┏━━

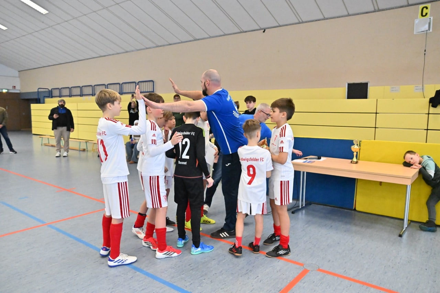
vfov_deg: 47.9
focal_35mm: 27
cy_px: 146
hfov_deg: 67.4
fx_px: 330
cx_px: 220
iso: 10000
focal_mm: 27
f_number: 3.5
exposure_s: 1/1000
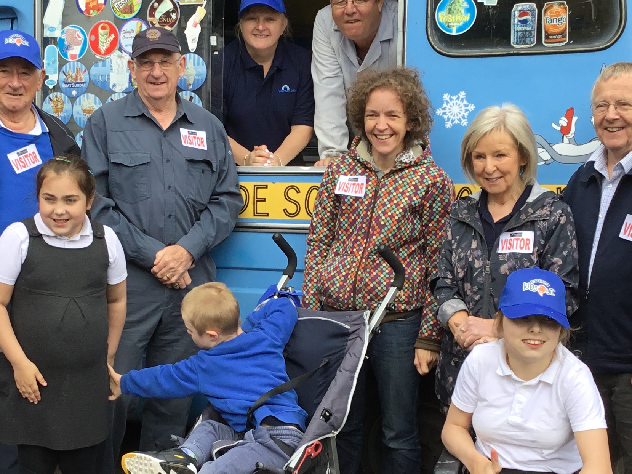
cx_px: 272
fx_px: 1114
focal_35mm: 61
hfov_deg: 31.6
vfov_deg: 24.0
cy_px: 260
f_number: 2.4
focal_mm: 3.3
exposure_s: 1/242
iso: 25
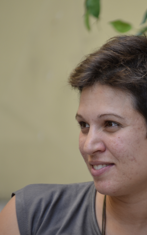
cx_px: 127
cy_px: 118
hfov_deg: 3.6
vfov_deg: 5.7
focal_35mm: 369
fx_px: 2365
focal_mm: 160
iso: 400
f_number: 5.3
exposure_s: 1/250
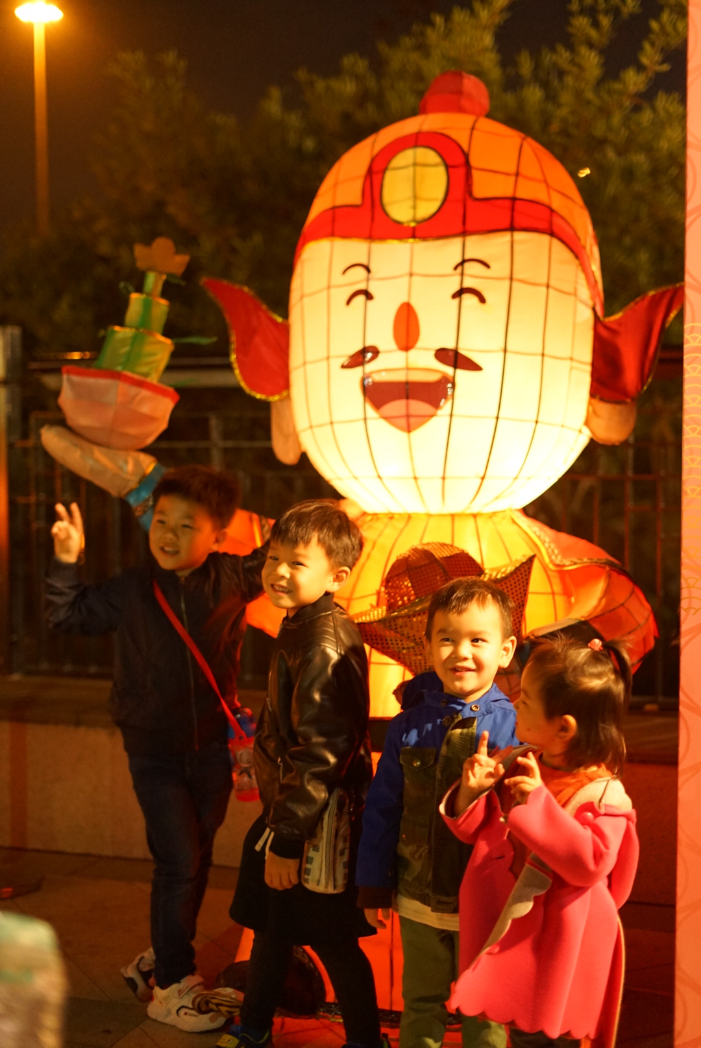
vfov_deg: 39.6
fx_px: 1458
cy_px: 524
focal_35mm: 50
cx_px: 350
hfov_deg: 27.0
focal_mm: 50
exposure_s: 1/60
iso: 2500
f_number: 2
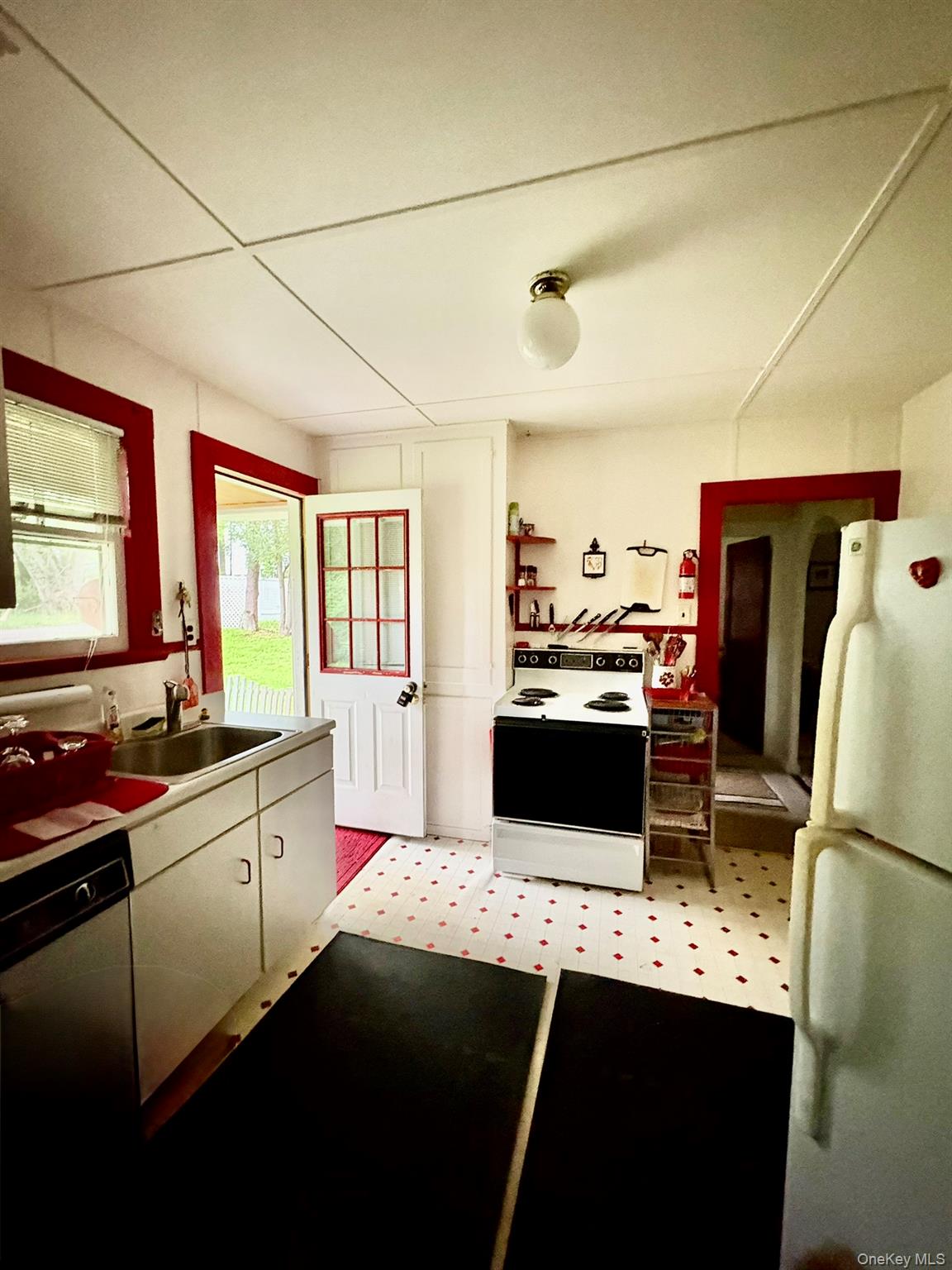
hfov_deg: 85.7
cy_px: 635
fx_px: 513
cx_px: 476
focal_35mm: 14
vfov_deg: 102.1
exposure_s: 1/47
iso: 1000
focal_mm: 2.22
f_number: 2.2
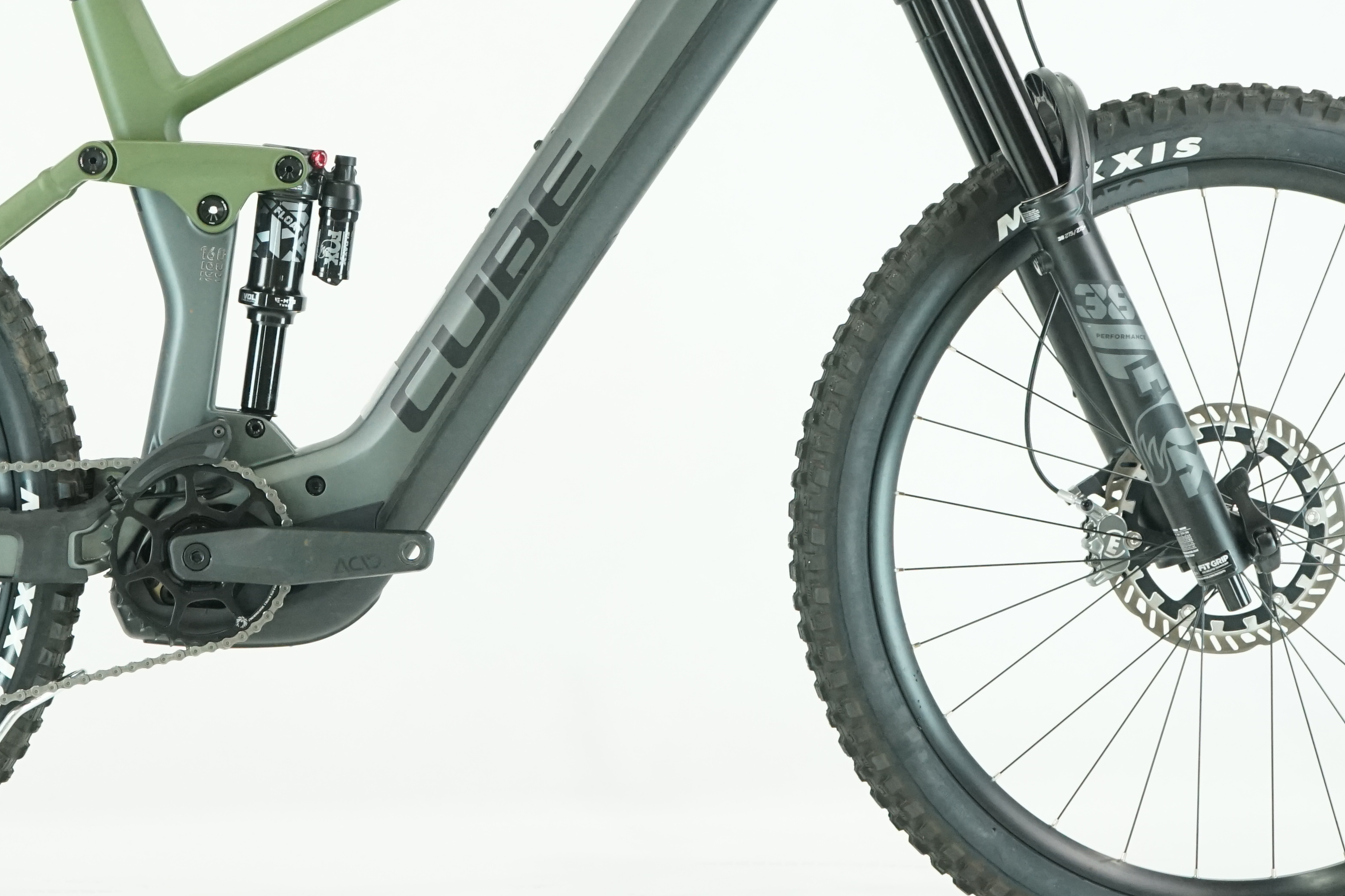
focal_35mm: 106
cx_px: 442
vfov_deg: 12.9
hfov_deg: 19.2
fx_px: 3960
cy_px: 164
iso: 2500
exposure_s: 1/200
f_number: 5.6
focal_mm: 55
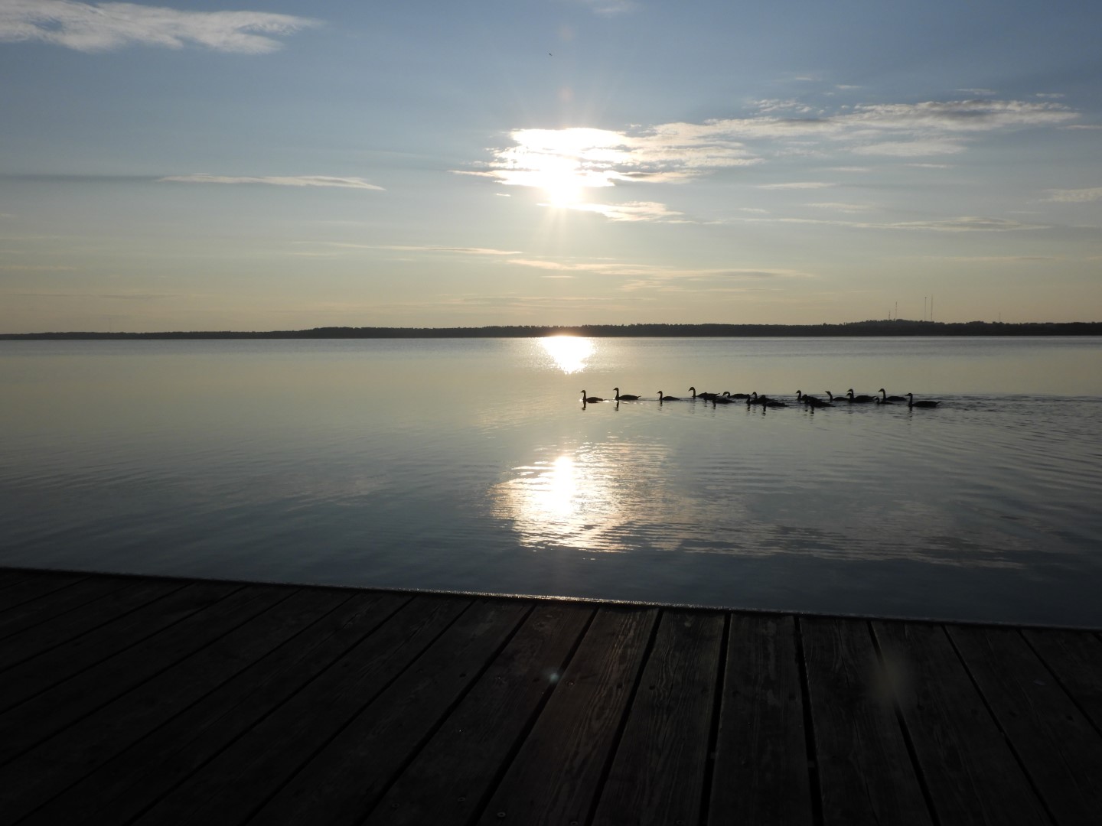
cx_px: 551
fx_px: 955
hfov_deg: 60.0
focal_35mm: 30
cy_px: 413
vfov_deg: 46.8
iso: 100
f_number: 6.3
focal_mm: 5.4
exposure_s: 1/1600
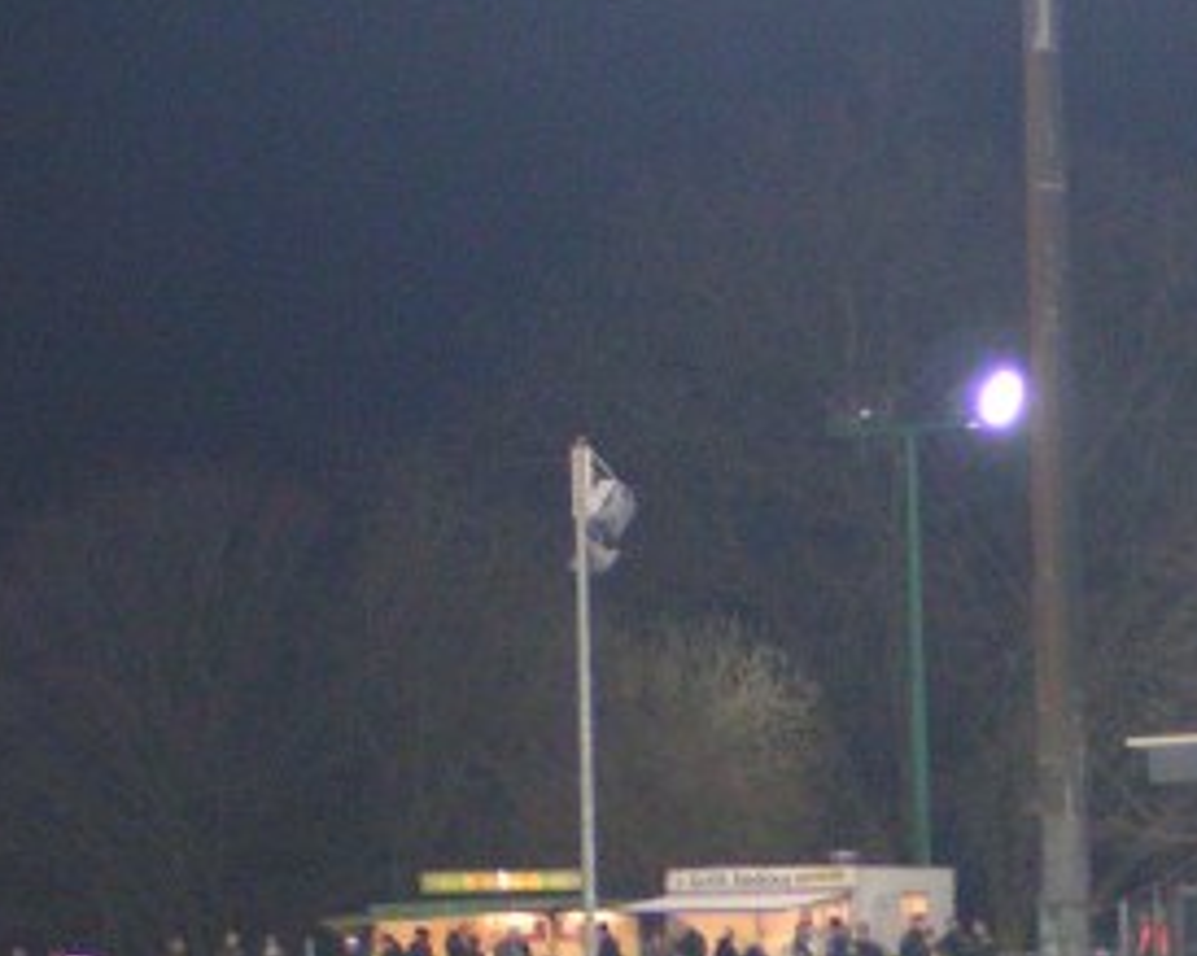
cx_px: 1586
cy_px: 1222
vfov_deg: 5.7
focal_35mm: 271
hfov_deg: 7.1
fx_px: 9597
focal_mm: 14.5
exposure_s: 1/20
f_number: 3.5
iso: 200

┗━━

> EXERCISE DESCRIPTION
Give a verbatim transcription of the entries, leaving out the pictures.

> RESPONSE AREA
vfov_deg: 47.9
focal_35mm: 27
cy_px: 146
hfov_deg: 67.4
fx_px: 330
cx_px: 220
iso: 10000
focal_mm: 27
f_number: 3.5
exposure_s: 1/1000
cx_px: 272
fx_px: 1114
focal_35mm: 61
hfov_deg: 31.6
vfov_deg: 24.0
cy_px: 260
f_number: 2.4
focal_mm: 3.3
exposure_s: 1/242
iso: 25
cx_px: 127
cy_px: 118
hfov_deg: 3.6
vfov_deg: 5.7
focal_35mm: 369
fx_px: 2365
focal_mm: 160
iso: 400
f_number: 5.3
exposure_s: 1/250
vfov_deg: 39.6
fx_px: 1458
cy_px: 524
focal_35mm: 50
cx_px: 350
hfov_deg: 27.0
focal_mm: 50
exposure_s: 1/60
iso: 2500
f_number: 2
hfov_deg: 85.7
cy_px: 635
fx_px: 513
cx_px: 476
focal_35mm: 14
vfov_deg: 102.1
exposure_s: 1/47
iso: 1000
focal_mm: 2.22
f_number: 2.2
focal_35mm: 106
cx_px: 442
vfov_deg: 12.9
hfov_deg: 19.2
fx_px: 3960
cy_px: 164
iso: 2500
exposure_s: 1/200
f_number: 5.6
focal_mm: 55
cx_px: 551
fx_px: 955
hfov_deg: 60.0
focal_35mm: 30
cy_px: 413
vfov_deg: 46.8
iso: 100
f_number: 6.3
focal_mm: 5.4
exposure_s: 1/1600
cx_px: 1586
cy_px: 1222
vfov_deg: 5.7
focal_35mm: 271
hfov_deg: 7.1
fx_px: 9597
focal_mm: 14.5
exposure_s: 1/20
f_number: 3.5
iso: 200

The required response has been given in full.